Beginilah Kemeriahan Festival Subayang di Bukit Rimbang Baling Kampar

id beginilah kemeriahan, festival subayang, di bukit, rimbang baling kampar

Beginilah Kemeriahan Festival Subayang di Bukit Rimbang Baling Kampar

Pekanbaru, (Antarariau.com) - Warga pedalaman bersama organisasi perlindungan satwa World Wilidlife Fund di Kawasan Suaka Margasatwa Bukit Rimbang Baling, Provinsi Riau, menggelar Festival Subayang untuk menghidupkan kembali kearifan lokal dan sebagai daya tarik ekowisata.

"Kami mendukung acara ini karena Festival Subayang merupakan keinginan dari masyarakat setempat yang tinggal di dalam kawasan suaka margasatwa untuk menghidupkan kembali tradisi kearifan lokal yang berkaitan dengan pelestarian alam," kata Humas WWF Program Riau, Syamsidar di Pekanbaru, Jumat.

Festival Subayang diambil dari nama Sungai Subayang, yang merupakan sungai yang membelah kawasan konservasi di Kabupaten Kampar itu.

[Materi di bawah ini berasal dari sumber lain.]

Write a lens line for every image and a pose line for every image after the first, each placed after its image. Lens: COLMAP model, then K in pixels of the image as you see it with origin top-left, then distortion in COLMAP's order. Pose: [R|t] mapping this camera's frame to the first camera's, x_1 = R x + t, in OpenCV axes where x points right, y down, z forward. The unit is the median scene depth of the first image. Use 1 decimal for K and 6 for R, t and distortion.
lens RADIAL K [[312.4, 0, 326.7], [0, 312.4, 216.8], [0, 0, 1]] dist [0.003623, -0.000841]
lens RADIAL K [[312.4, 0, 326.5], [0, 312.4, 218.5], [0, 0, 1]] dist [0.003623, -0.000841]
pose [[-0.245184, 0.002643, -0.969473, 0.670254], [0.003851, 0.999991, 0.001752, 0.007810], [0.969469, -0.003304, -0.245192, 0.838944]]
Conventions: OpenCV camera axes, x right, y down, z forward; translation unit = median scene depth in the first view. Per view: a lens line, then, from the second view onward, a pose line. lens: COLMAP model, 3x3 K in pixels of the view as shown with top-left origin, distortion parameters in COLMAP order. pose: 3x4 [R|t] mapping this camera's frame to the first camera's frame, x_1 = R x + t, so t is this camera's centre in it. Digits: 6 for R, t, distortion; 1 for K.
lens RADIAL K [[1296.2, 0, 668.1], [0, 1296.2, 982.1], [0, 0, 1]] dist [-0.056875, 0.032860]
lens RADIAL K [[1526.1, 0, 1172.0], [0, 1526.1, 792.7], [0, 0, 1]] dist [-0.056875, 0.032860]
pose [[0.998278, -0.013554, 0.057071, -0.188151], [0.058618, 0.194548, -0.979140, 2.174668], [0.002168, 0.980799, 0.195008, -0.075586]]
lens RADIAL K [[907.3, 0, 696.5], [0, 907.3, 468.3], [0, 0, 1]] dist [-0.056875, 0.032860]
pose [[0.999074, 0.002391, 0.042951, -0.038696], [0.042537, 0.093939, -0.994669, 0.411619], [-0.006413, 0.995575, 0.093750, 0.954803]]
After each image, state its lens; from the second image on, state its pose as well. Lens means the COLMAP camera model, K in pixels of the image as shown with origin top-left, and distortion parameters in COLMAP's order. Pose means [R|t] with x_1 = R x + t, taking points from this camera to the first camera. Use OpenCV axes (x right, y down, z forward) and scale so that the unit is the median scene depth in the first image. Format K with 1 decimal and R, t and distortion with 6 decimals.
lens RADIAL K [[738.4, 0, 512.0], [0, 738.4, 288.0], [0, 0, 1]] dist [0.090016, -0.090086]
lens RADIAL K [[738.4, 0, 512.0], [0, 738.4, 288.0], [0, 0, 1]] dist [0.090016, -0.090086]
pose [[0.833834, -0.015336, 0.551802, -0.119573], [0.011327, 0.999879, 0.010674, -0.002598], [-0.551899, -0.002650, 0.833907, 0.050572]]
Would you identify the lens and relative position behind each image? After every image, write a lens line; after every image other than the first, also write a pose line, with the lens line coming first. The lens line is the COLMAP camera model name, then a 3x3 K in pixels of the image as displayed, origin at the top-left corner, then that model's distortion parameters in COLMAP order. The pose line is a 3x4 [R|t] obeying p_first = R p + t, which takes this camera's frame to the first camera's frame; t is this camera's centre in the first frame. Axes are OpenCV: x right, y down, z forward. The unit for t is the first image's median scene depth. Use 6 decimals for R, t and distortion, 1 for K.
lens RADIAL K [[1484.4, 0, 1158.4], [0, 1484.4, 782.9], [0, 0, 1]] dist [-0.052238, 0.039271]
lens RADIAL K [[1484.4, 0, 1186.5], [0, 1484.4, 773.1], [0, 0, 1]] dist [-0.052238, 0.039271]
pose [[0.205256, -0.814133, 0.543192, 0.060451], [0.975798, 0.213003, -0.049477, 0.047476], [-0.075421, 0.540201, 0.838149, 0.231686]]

Rangkaian Festival Subayang dipusatkan di Desa Tanjung Beringin, daerah pedalaman yang hanya bisa dijangkau menggunakan perahu melalui Sungai Subayang.

Syamsidar mengatakan rangkaian festival itu berlangsung sejak tanggal 5 hingga 7 April. Festival ini diawali dengan kegiatan panen ikan di "Lubuk Larangan".

"Lubuk Larangan merupakan area di Sungai Subayang yang dijaga oleh masyarakat menggunakan adat mereka. Di sana tidak boleh dilakukan penangkapan ikan selama setahun," ujarnya.

Keunikan dari panen di Lubuk Larangan karena hanya dipanen sekali dalam setahun dan hasil panennya akan dilelang pada hari itu juga. "Ikan yang dipanen besar-besar dan rasanya sangat enak," ujarnya.

Hari kedua Festival Subayang diisi dengan lomba "Pacu Bagalah", sampan yang terbuat dari kayu dan bambu. Kegiatan ini untuk mengingatkan masyarakat tentang kebiasan mereka di tempu dulu sebelum adanya perahu motor.

Pada hari ketiga para warga melakukan kegiatan "Semah Rantau", yaitu tradisi membersihkan makam para orang tua yang diikuti dengan penyembelihan seekor kerbau.

"Kepala kerbau kemudian diarung ke Sungai Subayang, dan dagingnya dimasak untuk dimakan bersama-sama," katanya.

Sementara itu, isi perut kerbau dibawa oleh warga ke dalam hutan sebagai persembahan untuk harimau dan macan yang banyak menghuni kawasan itu. Menurut Syamsidar, tradisi ini mulai dilakukan masyarakat sejak zaman nenek moyang mereka untuk menghindari konflik dengan harimau.

"Warga setempat punya kearifan lokal untuk hidup berdampingan dengan harimau, dan ini perlu untuk terus dilestarikan," ujarnya.